I remember it well. I was raised in the church but when I got to be a teenager I became cynical about faith in God. We moved to Indianapolis from the country and I had a lot of time to myself. I hated the way my life had turned out. I was away from my friends and away from the life that I had known. I hated this new place. I was usually not tired come bedtime. I would lay on the bed miserable, sleep refusing to come. Sometimes my thoughts would drift to a reoccurring nightmare. I would dream that there was no land, no baseball, no basketball, no trips back to the country, no family, no friends, no work, no people, no earth and it would go on forever and ever. An empty universe. I lay in my bed as a 13 year old wondering deeply about what it would be like if I were alone in a universe where nothing else existed. For eternity. My mind needed relief. I was engulfed in fear, and my sense of safety felt overwhelmed. What would it be like if nothing existed, forever and ever? Or worse yet, if I were alone by myself in an empty universe for eternity? As I walked along the edge of nothingness, along with it came the thought: Someday I will die. Where will I go? Who will I be with?

Let’s be honest with ourselves: Do we genuinely believe God exists? If we do, do we believe that he understands us and is there for us in the troubles and trials of our lives? Or is God dead?

In our day it is popular to be a skeptic. To come to the abyss of nothingness and believe that each individual is all there is. In his book The God Delusion, Richard Dawkins contends that a supernatural creator almost certainly does not exist and that belief in a personal god qualifies as a delusion. Dawkins believes that, "when one person suffers from a delusion it is called insanity. When many people suffer from a delusion it is called religion." He has come to the nothingness and concluded that is all there is.

He stands on the backs of others like Sigmund Freud, the founder of psychoanalysis. Freud traces it all back to our birth. When we are born we are dependent upon our mothers. Soon this function is replaced by the father, who retains that position for the rest of childhood. When an individual transitions into adulthood, the father figure is replaced by many with the idea of God. According to Freud, the struggles of life and the lack of strong, loving father figures inspired the construction of an imaginary Father-God. This Father-God provides for all the psychological needs of the deluded. According to Freud we need to grow up and mature by abandoning this idea of God because God does not exist. We are alone in the universe.

Here is the kicker though: Everyone goes through this. Many experts agree that those childhood fears of being alone in a universe of nothingness, left with nobody to care for or love them, are innate, inborn, given to us when we are conceived.

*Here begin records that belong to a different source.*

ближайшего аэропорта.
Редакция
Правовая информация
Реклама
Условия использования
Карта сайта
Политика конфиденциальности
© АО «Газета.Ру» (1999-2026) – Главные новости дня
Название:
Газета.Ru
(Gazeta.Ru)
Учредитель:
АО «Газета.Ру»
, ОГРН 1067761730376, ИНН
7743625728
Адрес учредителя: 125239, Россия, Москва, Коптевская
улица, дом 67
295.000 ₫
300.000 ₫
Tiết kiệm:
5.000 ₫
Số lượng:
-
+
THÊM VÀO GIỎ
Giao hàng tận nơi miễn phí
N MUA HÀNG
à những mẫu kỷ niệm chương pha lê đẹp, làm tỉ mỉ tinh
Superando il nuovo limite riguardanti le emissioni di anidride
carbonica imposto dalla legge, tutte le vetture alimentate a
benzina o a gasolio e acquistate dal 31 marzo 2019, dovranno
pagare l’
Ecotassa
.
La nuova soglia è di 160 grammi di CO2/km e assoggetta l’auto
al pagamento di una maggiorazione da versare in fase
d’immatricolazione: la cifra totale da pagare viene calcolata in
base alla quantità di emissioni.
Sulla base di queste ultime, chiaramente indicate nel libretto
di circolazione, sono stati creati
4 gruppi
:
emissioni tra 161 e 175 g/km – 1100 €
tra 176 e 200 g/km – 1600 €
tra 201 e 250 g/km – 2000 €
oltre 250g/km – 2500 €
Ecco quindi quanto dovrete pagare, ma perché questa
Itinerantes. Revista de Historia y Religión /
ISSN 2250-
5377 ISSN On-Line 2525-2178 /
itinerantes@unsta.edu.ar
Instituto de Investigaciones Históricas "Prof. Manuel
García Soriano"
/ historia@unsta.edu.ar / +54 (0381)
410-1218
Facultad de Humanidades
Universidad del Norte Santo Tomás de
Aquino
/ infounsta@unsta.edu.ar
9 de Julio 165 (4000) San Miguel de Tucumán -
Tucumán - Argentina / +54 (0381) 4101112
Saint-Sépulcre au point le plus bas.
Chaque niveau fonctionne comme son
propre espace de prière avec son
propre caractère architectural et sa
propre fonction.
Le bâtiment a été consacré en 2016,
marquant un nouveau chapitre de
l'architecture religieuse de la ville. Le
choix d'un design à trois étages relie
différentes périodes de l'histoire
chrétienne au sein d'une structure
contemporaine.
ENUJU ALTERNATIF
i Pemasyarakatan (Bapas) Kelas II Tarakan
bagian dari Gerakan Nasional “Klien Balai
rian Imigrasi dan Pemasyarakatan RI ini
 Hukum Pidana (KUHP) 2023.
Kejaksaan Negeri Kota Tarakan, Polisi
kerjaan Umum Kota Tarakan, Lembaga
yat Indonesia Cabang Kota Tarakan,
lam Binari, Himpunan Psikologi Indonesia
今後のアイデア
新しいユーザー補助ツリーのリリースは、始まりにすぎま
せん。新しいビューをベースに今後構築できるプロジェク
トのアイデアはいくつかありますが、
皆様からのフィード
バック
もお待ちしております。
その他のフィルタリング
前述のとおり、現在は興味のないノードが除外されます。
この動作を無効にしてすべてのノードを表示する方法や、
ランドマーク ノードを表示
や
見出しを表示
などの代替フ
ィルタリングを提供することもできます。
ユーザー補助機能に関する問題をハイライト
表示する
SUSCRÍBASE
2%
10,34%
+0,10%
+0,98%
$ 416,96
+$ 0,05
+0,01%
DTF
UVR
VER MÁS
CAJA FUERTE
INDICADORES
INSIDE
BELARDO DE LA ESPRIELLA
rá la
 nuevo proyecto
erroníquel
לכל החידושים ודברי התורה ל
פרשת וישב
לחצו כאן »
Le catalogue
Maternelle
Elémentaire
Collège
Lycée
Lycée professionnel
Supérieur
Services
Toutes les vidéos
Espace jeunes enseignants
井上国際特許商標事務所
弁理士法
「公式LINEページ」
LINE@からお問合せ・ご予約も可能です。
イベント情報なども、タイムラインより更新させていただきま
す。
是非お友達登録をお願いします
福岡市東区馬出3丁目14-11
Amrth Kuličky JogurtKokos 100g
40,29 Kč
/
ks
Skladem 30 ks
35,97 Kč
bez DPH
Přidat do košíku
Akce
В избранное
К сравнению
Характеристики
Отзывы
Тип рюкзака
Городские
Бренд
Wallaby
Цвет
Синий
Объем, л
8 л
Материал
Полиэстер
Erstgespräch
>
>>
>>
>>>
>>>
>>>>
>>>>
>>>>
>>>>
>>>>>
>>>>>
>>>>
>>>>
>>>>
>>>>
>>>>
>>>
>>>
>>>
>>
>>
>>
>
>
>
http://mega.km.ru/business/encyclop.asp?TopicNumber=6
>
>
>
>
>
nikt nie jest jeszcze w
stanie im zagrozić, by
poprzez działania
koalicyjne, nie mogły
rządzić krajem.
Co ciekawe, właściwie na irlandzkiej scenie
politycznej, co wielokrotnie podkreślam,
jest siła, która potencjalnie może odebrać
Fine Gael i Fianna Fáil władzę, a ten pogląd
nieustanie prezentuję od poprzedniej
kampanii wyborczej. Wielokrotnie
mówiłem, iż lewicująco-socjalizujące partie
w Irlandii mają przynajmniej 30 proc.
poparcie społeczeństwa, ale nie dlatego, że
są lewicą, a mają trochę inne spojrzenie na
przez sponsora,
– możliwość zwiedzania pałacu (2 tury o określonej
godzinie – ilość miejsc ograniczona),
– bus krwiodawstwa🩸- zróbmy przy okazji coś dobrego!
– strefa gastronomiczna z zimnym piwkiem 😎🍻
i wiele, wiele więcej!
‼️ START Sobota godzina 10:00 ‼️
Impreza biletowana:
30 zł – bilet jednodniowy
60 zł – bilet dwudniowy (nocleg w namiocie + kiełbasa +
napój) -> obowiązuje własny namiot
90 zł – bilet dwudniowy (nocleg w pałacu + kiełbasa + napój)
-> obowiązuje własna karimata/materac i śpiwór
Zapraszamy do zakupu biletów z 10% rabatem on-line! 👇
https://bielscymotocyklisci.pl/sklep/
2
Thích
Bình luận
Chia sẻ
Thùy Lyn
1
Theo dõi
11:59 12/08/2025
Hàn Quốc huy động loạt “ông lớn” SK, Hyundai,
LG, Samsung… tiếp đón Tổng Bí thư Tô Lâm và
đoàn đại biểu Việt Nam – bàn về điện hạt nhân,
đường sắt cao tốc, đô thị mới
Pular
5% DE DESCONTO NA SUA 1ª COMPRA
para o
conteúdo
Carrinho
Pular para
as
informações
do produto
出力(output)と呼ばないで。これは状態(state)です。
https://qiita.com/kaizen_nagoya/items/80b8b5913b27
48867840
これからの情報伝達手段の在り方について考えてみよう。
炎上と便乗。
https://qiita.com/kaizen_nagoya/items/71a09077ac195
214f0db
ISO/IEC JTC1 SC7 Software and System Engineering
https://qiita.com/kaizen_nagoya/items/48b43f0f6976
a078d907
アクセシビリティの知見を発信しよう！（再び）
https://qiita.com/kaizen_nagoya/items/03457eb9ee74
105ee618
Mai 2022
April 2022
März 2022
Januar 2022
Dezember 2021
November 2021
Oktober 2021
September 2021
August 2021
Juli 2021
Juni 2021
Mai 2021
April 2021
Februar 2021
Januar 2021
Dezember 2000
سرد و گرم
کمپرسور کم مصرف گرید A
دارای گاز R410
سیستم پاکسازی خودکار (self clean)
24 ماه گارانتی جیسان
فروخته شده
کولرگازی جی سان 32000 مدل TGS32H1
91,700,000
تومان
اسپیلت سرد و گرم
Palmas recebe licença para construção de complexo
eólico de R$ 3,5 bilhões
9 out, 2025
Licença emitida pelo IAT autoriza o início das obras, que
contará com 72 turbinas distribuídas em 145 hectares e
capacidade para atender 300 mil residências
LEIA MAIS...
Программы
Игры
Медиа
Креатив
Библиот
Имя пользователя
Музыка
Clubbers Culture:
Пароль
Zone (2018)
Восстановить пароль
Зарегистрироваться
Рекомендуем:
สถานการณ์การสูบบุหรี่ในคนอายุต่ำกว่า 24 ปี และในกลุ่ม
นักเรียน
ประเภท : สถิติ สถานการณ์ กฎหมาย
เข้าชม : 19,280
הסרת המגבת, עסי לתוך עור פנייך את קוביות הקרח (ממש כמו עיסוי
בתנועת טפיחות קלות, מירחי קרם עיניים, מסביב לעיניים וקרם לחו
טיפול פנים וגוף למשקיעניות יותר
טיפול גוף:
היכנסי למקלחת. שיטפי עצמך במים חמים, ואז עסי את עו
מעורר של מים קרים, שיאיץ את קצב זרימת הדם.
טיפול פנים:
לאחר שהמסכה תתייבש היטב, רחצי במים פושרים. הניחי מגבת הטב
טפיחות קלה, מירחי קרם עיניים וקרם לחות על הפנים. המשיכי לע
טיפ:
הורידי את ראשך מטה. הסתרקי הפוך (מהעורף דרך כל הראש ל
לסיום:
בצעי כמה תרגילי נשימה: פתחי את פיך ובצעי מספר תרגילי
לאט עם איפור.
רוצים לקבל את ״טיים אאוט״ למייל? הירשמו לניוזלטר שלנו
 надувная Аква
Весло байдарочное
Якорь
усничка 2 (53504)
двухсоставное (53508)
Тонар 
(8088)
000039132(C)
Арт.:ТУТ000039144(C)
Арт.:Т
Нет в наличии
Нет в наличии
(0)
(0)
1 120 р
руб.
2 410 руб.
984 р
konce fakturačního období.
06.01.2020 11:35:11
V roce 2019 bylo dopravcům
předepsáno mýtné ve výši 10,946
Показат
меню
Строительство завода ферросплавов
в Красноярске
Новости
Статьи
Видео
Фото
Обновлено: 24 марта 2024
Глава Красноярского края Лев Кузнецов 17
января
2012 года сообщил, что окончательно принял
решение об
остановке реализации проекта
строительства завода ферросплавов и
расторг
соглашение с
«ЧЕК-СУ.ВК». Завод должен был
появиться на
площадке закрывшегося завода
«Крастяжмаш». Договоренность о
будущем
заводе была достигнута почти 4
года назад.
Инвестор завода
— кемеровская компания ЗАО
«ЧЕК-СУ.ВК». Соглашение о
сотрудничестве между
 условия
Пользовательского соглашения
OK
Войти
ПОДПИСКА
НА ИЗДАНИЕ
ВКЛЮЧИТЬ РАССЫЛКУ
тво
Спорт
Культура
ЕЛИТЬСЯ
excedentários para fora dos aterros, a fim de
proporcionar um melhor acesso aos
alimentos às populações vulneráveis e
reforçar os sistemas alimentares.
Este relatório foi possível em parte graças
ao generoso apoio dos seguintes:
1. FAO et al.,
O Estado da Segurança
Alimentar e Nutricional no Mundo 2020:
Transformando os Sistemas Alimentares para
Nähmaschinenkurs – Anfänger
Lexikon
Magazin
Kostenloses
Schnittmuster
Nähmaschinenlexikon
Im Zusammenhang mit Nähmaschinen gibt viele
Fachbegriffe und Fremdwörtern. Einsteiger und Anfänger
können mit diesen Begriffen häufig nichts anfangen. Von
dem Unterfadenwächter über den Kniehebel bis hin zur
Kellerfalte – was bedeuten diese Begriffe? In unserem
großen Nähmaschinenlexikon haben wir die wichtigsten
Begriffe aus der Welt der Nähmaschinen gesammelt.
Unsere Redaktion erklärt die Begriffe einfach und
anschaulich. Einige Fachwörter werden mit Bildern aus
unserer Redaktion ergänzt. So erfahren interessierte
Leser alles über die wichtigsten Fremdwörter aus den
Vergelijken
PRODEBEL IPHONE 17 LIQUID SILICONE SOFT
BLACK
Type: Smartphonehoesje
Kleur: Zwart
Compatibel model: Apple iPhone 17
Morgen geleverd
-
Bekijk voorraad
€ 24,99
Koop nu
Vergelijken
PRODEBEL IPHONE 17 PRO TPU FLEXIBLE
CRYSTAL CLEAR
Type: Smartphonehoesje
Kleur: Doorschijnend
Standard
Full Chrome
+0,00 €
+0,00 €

Attachment theory is a psychological model that attempts to describe the dynamics of long-term and short-term interpersonal relationships between humans. The evolutionary theory of attachment (John Bowlby) suggests that children come into the world biologically preprogrammed to form attachments with others, because this will help them to survive. In that regard, many study primates (monkeys) and see that they also are preprogrammed to form attachments because this is advantageous for each monkey. However, how does evolution preprogram us to form attachments? Christians are now using this to say that evolution does not preprogram us to form attachments, but our creator God has made us this way not just to survive but also to find Him. “From one man he made every nation of men, that they should inhabit the whole earth; and he determined the times set for them and the exact places where they should live. God did this so that men would seek him and perhaps reach out for him and find him, though he is not far from each one of us.” Acts 17:26, 27, NIV. See, God put these attachment desires within us to not only connect with others but also to connect with God himself.